Сыщица начала века - Арсеньева Елена. Страница 27

– Это ты очередной сюжет излагаешь? – хихикнула Света. – Только очень нежизненно у тебя получается!

– Почему нежизненно?! – обиделась писательница.

– Да нет, само по себе, как сюжет, оно, может быть, и ничего, только к данным конкретным людям никакого отношения не имеет! Ведь Лопухина – это знаешь кто?! До меня сразу не дошло, а ведь это моя знакомая, про которую я тебе рассказывала! Ну, та самая алкоголичка! И я-то знаю, как она жила после развода. Купила какую-то дореволюционную халабудку. То есть в свое время, наверное, это был очень приличный дом, купеческий или дворянский, а теперь сущая развалюха. Там все как было в 1904 году, так и осталось, держится уже не знаю на чем… Денег на путевый ремонт у нее не было, жила да и жила на то, что заработает. Муж ей ничего не давал. Устраивалась лоточницей у азеров, потом ее стали увольнять отовсюду, потому что она запивала как не знаю кто. Ну я же говорю, ее жизнь – это сущий роман, особенно семейная жизнь.
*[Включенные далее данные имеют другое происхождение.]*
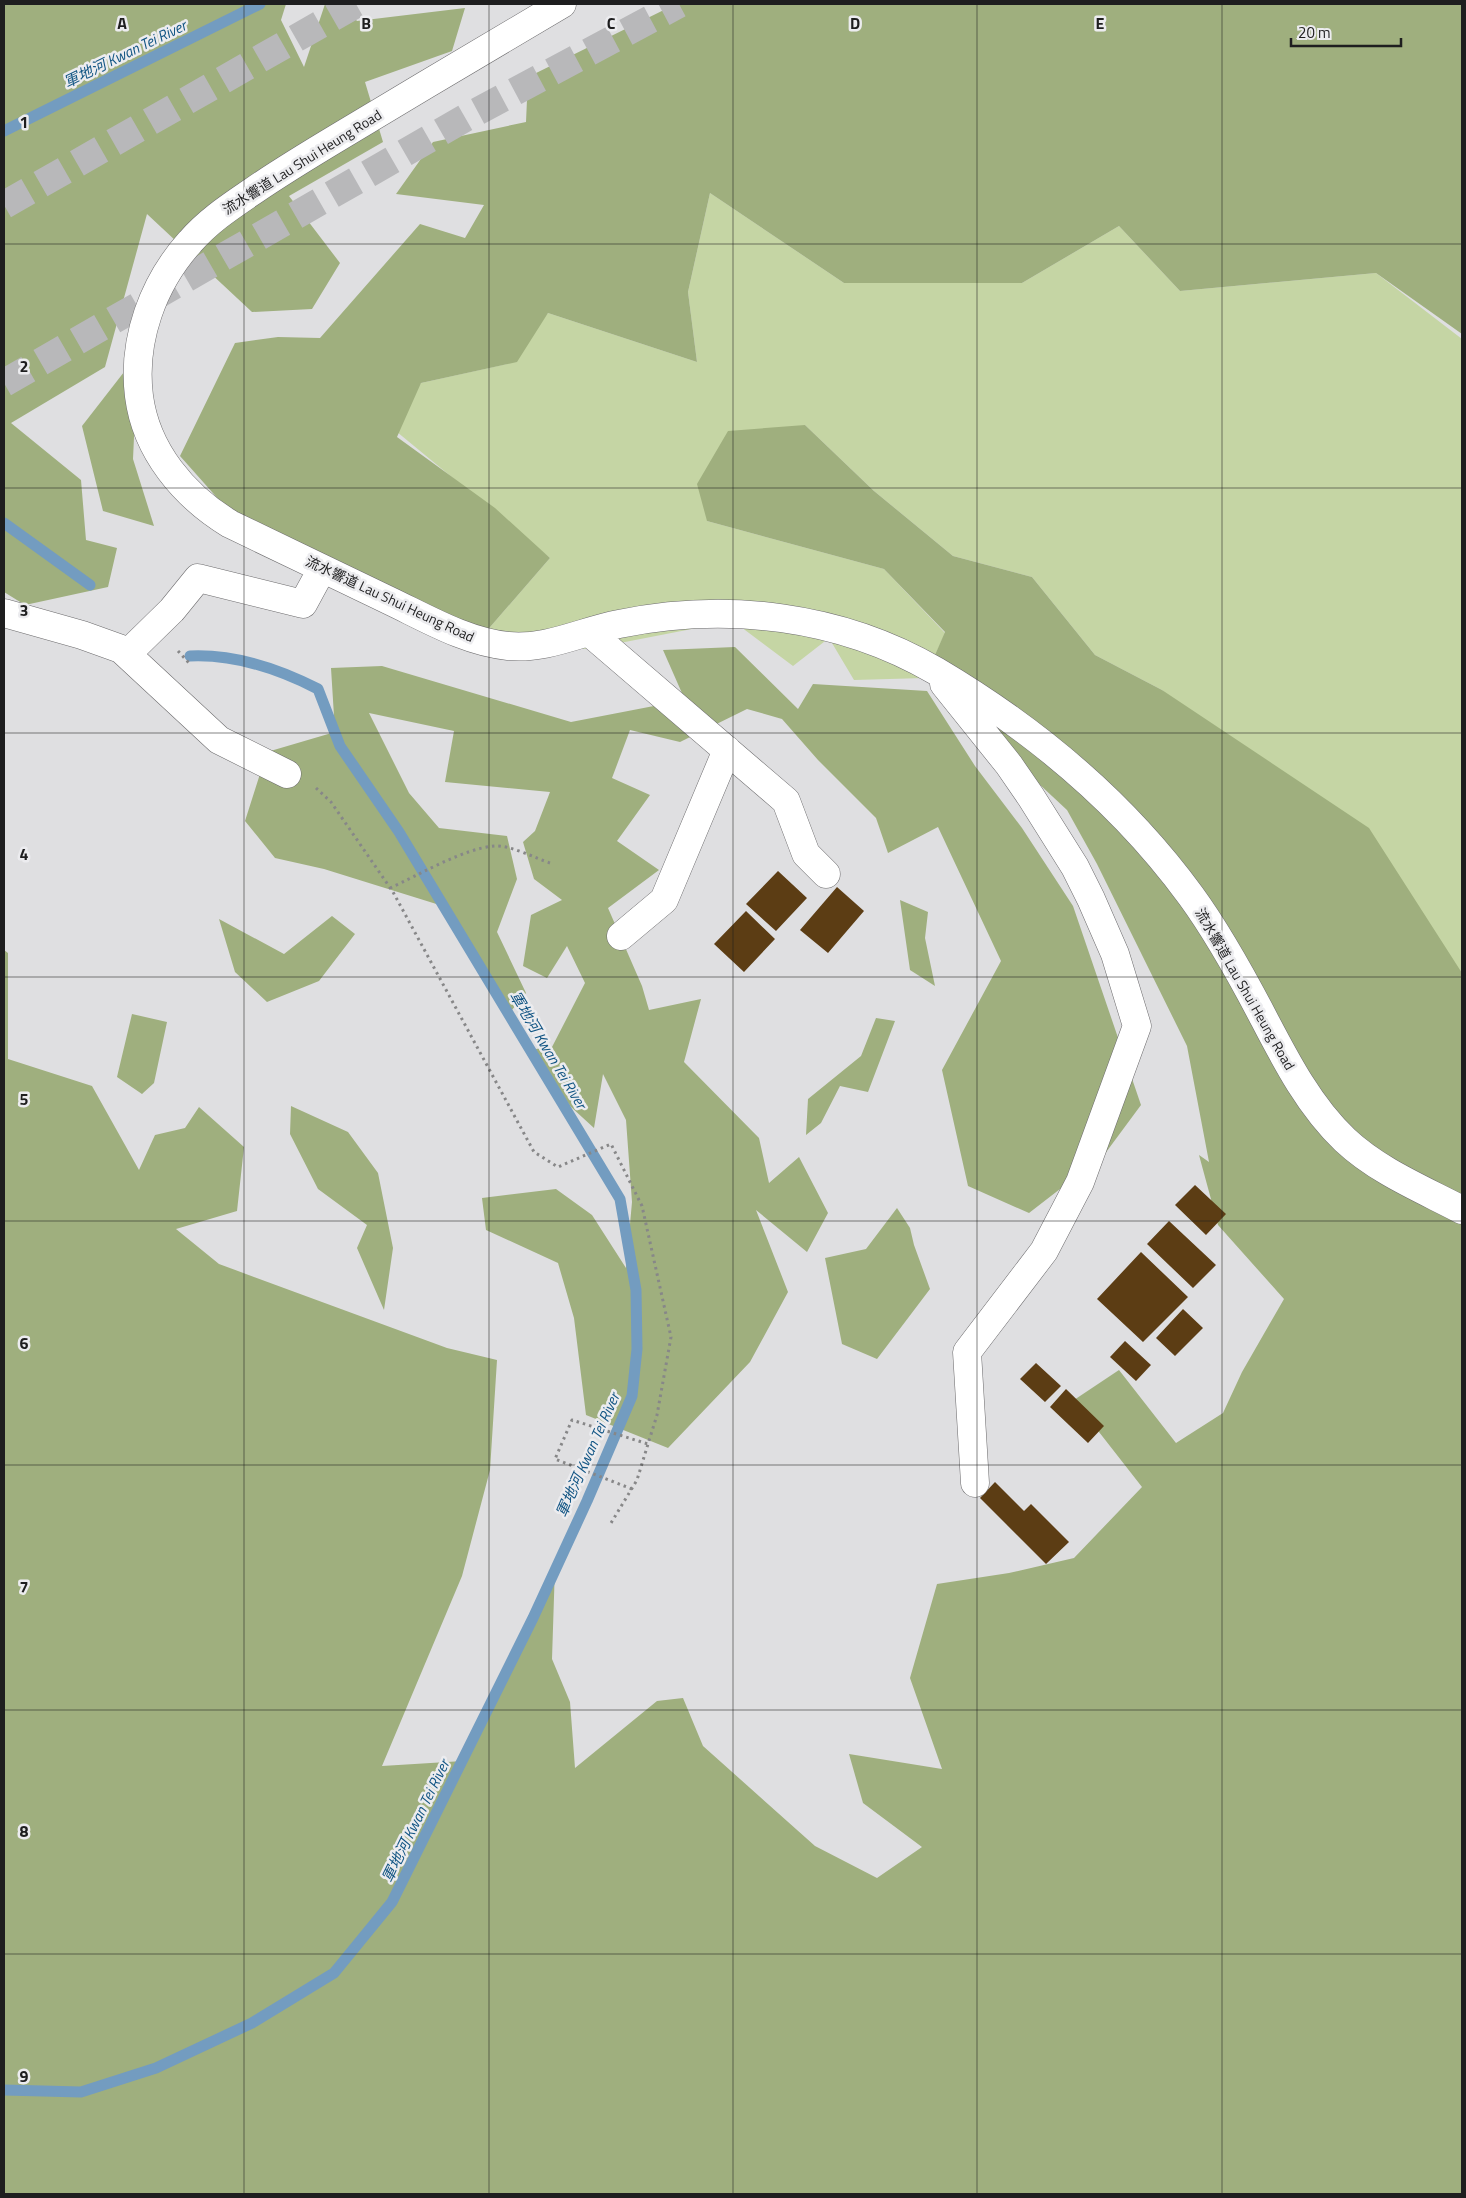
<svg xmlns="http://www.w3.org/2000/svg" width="1466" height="2198" font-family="'Titillium Web','Noto Sans SC',sans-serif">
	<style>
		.green { fill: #c5d5a4 }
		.forest { fill: #9faf7e }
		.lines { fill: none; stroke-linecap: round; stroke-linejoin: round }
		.stream { stroke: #739cc0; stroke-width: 11 }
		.building { fill: #5c3d14 }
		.highway-tunnel { stroke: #b8b8ba; stroke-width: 28; stroke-dasharray: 28 14; stroke-linecap: butt }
		.minor-casing { stroke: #6c6b6d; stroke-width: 29 }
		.path { stroke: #878788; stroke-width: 3; stroke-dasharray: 2.5 4; stroke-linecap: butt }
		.minor { stroke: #fff; stroke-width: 28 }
		.grid { fill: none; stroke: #1e1e1f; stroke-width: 1; stroke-opacity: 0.55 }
		.labels { text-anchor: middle; stroke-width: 5; stroke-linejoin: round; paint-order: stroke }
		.street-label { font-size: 14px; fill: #1e1e1f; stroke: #ececef }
		.water-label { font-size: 15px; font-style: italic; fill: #125584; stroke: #ececef }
		.grid-label { font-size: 16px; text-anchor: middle; font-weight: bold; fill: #1e1e1f; stroke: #ececef; stroke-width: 5; stroke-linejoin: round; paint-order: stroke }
	</style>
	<rect width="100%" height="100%" fill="#dfdfe1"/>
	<!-- green -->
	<path class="green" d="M710 193 844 283H1022L1119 226 1180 291 1376 273 1462 339V973L1162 690 1095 655 1032 577 953 556 874 491 805 425 707 521 884 569 945 633 925 678 854 680 829 638 793 666 733 621 589 649 478 641 550 558 391 427 421 383 507 364 548 313 697 362 688 292Z"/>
	<!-- forest -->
	<path class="forest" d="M4 4H286L281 20 304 67 325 4H342L357 21 465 8 452 51 365 82 383 142 289 196 340 263 312 309 252 312 147 214 105 367 11 423 81 480 86 540 117 548 108 587 25 605 4 592Z
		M676 4H1462V334L1376 273 1180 291 1119 226 1022 283H844L710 193 688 292 697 362 548 313 517 362 421 383 397 437 495 508 550 558 478 641 228 510 180 456 235 343 278 337 320 338 420 224 465 238 484 205 396 194 433 142 526 122 528 77Z
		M145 345 136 394 133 459 154 526 103 511 82 426Z
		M805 425 874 491 953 556 1032 577 1095 655 1162 690 1369 828 1462 973V2194H4V950L8 953V1059L92 1086 139 1170 155 1135 185 1128 199 1107 244 1147 237 1211 176 1229 219 1264 447 1348 497 1360 490 1470 462 1576 382 1766 463 1761 555 1566 552 1659 570 1702 575 1768 657 1701 683 1698 703 1746 815 1846 877 1878 922 1847 863 1803 849 1754 942 1769 910 1678 937 1584 1009 1573 1074 1558 1142 1487 1074 1400 1119 1370 1176 1443 1223 1413 1242 1372 1284 1299 1218 1225 1199 1155 1209 1162 1187 1046 1097 864 1067 810 925 678 945 632 884 569 707 521 697 484 728 431Z
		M735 647 798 709 813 684 927 691 975 766 1022 828 1073 906 1141 1105 1104 1155 1029 1213 968 1186 942 1070 1001 961 938 827 888 853 876 818 818 760 782 719 747 709 680 742 630 730 612 778 650 795 617 841 659 870 608 908 642 986 649 1010 701 999 684 1062 759 1138 769 1183 799 1157 828 1213 807 1252 756 1210 788 1292 750 1362 668 1448 586 1415 574 1318 558 1263 486 1230 482 1198 556 1189 592 1215 626 1268 632 1202 626 1120 603 1074 594 1128 571 1107 528 1050 552 1047 585 983 567 946 547 978 523 966 531 915 562 900 534 879 523 842 535 831 550 792 445 782 454 731 369 713 409 793 439 828 507 836 517 879 497 932 526 993 507 1016 481 965 446 907 324 869 275 858 245 821 267 752 335 732 331 668 382 666 571 722 685 700 663 650Z
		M900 900 928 912 925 938 935 986 910 970Z
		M332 916 355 934 319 981 267 1002 235 972 219 919 284 954Z
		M132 1014 167 1022 154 1083 142 1094 117 1077Z
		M876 1018 895 1021 868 1092 840 1086 821 1123 806 1135 808 1099 861 1056Z
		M291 1106 348 1132 378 1173 393 1248 384 1310 357 1248 367 1225 318 1189 290 1134Z
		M897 1208 910 1228 914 1245 930 1289 877 1359 842 1344 825 1258 866 1249Z"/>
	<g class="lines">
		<!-- stream -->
		<path class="stream" d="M4 131 260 4
			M4 523 90 585
			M4 2090 81 2092 156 2068 252 2023 334 1973 392 1902 533 1618 587 1501 632 1396 637 1349 636 1290 620 1199 399 832 340 746 318 689C279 669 234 654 190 656"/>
	</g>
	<!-- building -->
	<path class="building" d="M778 871 807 898 776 931 746 904Z
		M837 887 864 911 828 953 800 930Z
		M746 911 775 939 744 972 714 944Z
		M1195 1185 1226 1214 1206 1235 1175 1205Z
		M1169 1221 1216 1265 1193 1288 1147 1244Z
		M1141 1252 1188 1297 1143 1342 1097 1299Z
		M1183 1309 1203 1328 1175 1356 1156 1338Z
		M1125 1341 1151 1365 1136 1381 1110 1357Z
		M1036 1363 1061 1386 1045 1402 1020 1379Z
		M1066 1389 1104 1426 1088 1443 1050 1407Z
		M995 1482 1024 1511 1031 1504 1069 1542 1046 1564 980 1498Z"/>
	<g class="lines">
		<!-- highway-tunnel -->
		<path class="highway-tunnel" d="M4 205 356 4
			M4 383 467 117 679 4"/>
		<!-- minor casing -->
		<g class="minor-casing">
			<path id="minor" d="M562 4C489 47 415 91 342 135 312 153 282 171 253 191 231 206 208 221 190 242 153 283 132 340 139 396 146 451 184 496 230 524 283 549 335 575 388 600 426 618 466 642 508 646 547 650 582 631 619 624 727 602 840 615 936 671 1034 729 1123 803 1191 896 1218 933 1240 973 1261 1013 1284 1057 1308 1105 1345 1140 1378 1171 1422 1189 1462 1210
				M4 613 82 635 121 649 219 740 287 774
				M589 632 786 801 806 854 826 874
				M127 654 172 610 198 578 303 604 322 569
				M944 684 1009 765 1031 797 1075 867 1091 899 1115 954 1137 1026 1080 1182 1044 1251 967 1352 975 1483
				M621 936 664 900 727 750"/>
		</g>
		<!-- path -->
		<path class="path" d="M178 651 189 663
			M316 788 331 802 393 892 534 1152 558 1167 611 1144 642 1206 671 1337 657 1415 648 1444 637 1480 611 1523
			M390 888C419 875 464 848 495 846 510 845 535 858 550 863
			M632 1489 555 1459 572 1420 648 1444"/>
		<!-- minor -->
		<use href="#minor" class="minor"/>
	</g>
	<!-- grid -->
	<path class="grid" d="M244 4V2194M489 4V2194M733 4V2194M977 4V2194M1222 4V2194M4 244H1462M4 488H1462M4 733H1462M4 977H1462M4 1221H1462M4 1465H1462M4 1710H1462M4 1954H1462"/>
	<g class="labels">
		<!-- street labels -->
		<g class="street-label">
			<text transform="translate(302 162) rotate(-32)" y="5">流水響道 Lau Shui Heung Road</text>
			<text transform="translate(390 599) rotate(25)" y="5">流水響道 Lau Shui Heung Road</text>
			<text transform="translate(1245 989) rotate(60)" y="5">流水響道 Lau Shui Heung Road</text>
		</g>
		<!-- water labels -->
		<g class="water-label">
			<text transform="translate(125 54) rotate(-26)" y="5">軍地河 Kwan Tei River</text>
			<text transform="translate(548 1050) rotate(59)" y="5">軍地河 Kwan Tei River</text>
			<text transform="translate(588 1455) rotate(-66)" y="5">軍地河 Kwan Tei River</text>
			<text transform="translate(416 1821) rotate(-64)" y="5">軍地河 Kwan Tei River</text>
		</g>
	</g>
	<g class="grid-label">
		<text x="122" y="29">A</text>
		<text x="366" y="29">B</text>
		<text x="611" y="29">C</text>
		<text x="855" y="29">D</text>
		<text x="1100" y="29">E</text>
		<text x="24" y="128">1</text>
		<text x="24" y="372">2</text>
		<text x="24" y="616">3</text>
		<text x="24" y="860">4</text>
		<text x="24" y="1105">5</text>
		<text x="24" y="1349">6</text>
		<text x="24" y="1593">7</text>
		<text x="24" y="1837">8</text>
		<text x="24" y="2082">9</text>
	</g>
	<!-- border -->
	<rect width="1466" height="2198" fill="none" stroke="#1e1e1f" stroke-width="10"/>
	<!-- scale -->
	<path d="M1291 38v8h110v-8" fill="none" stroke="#1e1e1f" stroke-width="2.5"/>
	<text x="1298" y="38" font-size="15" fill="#1e1e1f" stroke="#ececef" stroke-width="4" paint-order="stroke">20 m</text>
</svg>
– Слушай, слушай, – воодушевилась Алена, без жалости простившаяся с забракованным сюжетом (как пришло, так и ушло, а все эти сюжеты возрастали в ее буйной головушке с той же легкостью, что и грибы вешенки в своем мешке), – ну так надо ей непременно сказать про Шурино признание! Может быть, он не только в факте кражи признался, но и вернуть награбленное хочет! Определенно! Вдруг хоть что-то осталось, а? Надо ей сообщить.
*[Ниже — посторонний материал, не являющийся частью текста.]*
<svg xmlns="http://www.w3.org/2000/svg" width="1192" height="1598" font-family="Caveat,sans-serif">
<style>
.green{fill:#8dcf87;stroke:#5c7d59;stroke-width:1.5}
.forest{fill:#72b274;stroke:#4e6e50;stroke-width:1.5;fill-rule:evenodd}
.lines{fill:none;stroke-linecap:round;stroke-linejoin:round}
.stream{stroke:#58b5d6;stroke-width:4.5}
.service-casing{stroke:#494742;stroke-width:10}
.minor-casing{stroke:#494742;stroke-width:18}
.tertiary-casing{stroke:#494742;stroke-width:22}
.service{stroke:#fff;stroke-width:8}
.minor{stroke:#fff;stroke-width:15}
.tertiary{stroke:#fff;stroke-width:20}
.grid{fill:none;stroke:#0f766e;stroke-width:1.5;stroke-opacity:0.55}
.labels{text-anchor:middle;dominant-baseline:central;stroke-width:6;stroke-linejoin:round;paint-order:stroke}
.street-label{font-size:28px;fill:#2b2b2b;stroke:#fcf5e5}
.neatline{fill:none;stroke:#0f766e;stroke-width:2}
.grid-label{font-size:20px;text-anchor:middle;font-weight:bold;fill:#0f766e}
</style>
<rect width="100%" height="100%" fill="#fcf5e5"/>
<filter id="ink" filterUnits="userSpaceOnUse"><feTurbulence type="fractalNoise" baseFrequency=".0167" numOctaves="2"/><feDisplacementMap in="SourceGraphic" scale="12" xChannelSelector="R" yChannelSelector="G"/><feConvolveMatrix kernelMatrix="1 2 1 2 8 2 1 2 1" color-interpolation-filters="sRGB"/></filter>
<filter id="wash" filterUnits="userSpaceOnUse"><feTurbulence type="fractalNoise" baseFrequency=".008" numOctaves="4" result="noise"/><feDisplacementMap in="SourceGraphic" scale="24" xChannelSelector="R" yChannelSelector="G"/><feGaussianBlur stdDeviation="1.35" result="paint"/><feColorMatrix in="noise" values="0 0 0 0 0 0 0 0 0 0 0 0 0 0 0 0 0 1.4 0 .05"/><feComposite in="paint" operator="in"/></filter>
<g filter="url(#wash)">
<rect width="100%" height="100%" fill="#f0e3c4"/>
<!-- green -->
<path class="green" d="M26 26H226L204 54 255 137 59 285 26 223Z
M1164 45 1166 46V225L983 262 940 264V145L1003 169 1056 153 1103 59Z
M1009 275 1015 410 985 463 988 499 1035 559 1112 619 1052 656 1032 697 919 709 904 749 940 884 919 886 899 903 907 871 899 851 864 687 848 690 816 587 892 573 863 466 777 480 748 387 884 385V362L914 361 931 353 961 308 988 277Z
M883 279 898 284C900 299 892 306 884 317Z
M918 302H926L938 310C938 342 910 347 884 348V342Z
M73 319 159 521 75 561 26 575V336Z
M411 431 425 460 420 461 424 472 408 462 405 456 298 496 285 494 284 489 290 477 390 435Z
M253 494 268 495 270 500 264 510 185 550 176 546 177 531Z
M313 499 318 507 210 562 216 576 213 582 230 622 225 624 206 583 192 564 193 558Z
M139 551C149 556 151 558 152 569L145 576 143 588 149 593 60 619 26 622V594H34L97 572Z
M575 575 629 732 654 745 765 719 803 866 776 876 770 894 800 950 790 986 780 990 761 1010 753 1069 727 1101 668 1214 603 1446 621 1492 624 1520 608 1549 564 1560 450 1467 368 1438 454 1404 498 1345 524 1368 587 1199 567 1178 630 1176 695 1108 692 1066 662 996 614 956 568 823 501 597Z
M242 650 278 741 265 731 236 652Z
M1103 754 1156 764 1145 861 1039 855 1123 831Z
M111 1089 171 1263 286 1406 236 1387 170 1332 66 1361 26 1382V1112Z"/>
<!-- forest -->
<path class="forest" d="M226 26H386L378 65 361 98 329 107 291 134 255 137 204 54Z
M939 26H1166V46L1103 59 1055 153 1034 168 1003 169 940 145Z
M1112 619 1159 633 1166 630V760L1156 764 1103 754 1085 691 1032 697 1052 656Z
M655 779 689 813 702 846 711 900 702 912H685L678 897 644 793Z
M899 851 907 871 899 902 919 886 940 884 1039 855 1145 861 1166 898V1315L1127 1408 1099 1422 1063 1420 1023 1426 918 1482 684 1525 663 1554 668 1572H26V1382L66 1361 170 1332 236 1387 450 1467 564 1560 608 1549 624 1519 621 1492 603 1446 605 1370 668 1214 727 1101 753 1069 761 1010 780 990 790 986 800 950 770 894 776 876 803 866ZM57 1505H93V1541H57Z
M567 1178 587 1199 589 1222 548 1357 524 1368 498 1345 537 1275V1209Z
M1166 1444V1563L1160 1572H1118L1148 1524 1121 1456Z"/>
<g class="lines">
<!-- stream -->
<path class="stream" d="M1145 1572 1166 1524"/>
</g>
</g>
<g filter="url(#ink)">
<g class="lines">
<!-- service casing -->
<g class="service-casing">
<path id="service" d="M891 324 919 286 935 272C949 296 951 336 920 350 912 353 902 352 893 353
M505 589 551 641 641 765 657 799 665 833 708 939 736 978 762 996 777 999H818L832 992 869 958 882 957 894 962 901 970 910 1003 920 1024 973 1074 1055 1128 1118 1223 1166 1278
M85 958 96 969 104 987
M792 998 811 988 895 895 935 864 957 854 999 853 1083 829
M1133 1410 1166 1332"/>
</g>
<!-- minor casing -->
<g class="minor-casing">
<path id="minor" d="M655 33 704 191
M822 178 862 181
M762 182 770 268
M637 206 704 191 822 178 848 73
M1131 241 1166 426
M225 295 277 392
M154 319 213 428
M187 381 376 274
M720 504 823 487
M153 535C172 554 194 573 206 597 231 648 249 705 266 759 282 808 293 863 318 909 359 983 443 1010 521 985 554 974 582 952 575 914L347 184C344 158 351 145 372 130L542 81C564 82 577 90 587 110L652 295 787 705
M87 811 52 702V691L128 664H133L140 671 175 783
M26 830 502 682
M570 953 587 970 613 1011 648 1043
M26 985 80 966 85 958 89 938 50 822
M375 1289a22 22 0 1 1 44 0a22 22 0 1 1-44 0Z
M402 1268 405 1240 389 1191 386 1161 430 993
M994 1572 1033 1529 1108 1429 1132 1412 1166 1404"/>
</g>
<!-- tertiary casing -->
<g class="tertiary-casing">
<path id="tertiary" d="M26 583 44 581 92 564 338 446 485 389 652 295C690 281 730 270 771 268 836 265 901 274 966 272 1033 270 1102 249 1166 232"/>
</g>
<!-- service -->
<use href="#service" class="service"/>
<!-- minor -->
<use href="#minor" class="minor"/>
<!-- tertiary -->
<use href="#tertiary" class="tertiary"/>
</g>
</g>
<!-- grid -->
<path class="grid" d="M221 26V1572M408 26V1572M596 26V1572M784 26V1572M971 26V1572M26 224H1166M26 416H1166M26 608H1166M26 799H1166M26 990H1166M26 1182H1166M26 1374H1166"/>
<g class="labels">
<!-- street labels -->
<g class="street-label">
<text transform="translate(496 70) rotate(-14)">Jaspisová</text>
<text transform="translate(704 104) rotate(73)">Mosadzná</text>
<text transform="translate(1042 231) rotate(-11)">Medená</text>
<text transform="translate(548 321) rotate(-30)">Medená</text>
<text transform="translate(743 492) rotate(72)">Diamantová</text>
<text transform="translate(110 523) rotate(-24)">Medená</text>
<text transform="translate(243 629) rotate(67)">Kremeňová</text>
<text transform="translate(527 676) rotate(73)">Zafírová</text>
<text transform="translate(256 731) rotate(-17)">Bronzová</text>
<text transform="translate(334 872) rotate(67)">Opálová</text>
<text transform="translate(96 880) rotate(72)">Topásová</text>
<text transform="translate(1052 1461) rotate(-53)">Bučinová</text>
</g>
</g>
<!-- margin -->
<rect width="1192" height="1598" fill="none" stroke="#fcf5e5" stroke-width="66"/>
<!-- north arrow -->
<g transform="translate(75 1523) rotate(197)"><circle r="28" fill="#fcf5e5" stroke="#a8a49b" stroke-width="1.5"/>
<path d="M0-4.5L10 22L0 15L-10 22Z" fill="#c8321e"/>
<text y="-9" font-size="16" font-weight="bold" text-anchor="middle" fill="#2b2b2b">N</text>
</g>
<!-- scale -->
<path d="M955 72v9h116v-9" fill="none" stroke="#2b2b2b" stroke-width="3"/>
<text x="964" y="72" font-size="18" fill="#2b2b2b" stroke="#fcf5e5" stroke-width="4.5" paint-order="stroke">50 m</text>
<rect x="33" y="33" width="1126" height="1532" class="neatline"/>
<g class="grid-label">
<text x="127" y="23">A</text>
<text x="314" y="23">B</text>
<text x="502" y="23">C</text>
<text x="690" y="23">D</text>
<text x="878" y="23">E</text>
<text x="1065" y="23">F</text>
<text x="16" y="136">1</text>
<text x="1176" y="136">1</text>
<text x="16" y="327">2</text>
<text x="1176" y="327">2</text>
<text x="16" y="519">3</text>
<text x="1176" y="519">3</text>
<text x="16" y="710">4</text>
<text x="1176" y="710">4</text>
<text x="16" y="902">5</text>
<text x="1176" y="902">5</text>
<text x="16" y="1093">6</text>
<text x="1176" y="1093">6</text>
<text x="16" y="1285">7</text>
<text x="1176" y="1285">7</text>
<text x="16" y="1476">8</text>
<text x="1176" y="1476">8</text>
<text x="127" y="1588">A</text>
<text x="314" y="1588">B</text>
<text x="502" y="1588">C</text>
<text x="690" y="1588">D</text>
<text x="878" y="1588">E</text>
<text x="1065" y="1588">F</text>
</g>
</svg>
– Конечно, конечно, – всплеснула руками Света, – как я-то не догадалась? Вернемся домой, я ей сразу позвоню.

И при словах «вернемся домой» они разом вспомнили об основной теме нынешнего вечера.

– Ну что? Уходим? – уныло спросила Света. – Так я ничего и не выяснила…

– А чего мы как дуры, собственно говоря, сюда ломимся? – вдруг осенило детективщицу. – Ты ж говорила, у них телефон есть, у этих твоих изменщиков коварных?

– Ну и что проку, что он есть? Кто мне этот телефон даст?

– Я, – гордо ответила Алена.

– Каким же это образом, интересно? – хмыкнула Света. – Дедуктивным методом вычислишь?

– А что ты имеешь против дедукции? – обиделась писательница. – Есть такая компьютерная программа – 09. Это телефонный справочник, но им пользоваться можно и наоборот, то есть не по фамилии искать телефон, а по адресу выяснить и телефон, и фамилию человека. Мы знаем название улицы, номер дома и номер квартиры.

– Номер квартиры? Это откуда же? – Света недоверчиво уставилась в недоступные темные окна.

– Да ты посмотри, вон табличка: «Подъезд номер 2, квартиры с 17 по 31». Здесь наверняка по три квартиры…

– Почему? – перебила ее Света.

– Прикинь: с семнадцатой по тридцать первую – это получается пятнадцать квартир. Пять этажей в доме, значит, три квартиры на этаже. Нумерация обычно начинается со стороны первого подъезда, в данном конкретном случае – слева. А наша квартира на правой стороне площадки. Значит, ее номер – девятнадцать. Делать нечего выяснить телефон и фамилию ее хозяев.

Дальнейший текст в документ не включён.